━━ Dataset records ━━

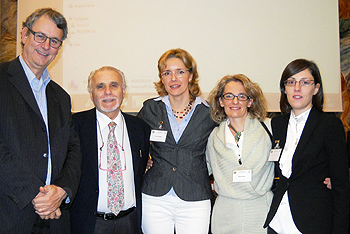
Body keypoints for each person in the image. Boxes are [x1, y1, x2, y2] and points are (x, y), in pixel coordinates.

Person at [0, 8, 81, 233]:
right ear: (25, 35)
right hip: (9, 214)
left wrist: (62, 190)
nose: (46, 46)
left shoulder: (61, 97)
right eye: (40, 36)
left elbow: (73, 151)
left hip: (54, 219)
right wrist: (35, 195)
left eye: (54, 41)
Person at [264, 59, 350, 233]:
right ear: (284, 89)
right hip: (278, 219)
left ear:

━━━

■ **What to work on**
Transcribe exactly the lines that run from the first line of the records above through the line with "left shoulder: (61, 97)", and include both of those lines; pictures stay out.

■ **Answer box**
Body keypoints for each person in the image. Boxes are [x1, y1, x2, y2] and points are (x, y), in pixel coordinates.

Person at [0, 8, 81, 233]:
right ear: (25, 35)
right hip: (9, 214)
left wrist: (62, 190)
nose: (46, 46)
left shoulder: (61, 97)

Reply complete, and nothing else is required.